◆ **Work to complete**
Return each line of the records holding the string "elbow".

◆ **Supplied records**
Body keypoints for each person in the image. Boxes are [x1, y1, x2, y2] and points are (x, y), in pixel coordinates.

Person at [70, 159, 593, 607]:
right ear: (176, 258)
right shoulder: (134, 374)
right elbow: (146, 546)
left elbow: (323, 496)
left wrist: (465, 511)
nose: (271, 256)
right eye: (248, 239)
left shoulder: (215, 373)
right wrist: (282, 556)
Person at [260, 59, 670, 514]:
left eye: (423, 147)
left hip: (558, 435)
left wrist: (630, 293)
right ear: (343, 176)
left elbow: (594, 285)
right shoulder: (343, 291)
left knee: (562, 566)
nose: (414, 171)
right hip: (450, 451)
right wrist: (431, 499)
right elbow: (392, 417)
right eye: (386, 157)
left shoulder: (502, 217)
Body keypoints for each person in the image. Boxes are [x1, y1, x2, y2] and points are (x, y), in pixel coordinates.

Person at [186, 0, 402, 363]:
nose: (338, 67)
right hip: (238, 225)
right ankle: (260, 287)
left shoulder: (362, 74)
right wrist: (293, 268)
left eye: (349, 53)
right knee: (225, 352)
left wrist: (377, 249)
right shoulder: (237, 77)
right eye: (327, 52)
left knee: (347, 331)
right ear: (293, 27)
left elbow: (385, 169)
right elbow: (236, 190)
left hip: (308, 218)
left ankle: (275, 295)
* * *
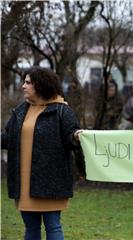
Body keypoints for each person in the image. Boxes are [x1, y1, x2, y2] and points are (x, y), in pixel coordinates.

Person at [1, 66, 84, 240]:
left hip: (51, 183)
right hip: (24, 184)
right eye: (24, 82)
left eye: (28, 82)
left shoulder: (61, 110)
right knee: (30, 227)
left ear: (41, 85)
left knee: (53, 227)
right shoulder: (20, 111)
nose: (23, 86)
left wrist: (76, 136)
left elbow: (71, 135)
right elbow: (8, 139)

◆ **Task answer**
right elbow: (146, 546)
left elbow: (323, 496)
left elbow: (594, 285)
right elbow: (392, 417)
left elbow: (385, 169)
right elbow: (236, 190)
left elbow: (71, 135)
right elbow: (8, 139)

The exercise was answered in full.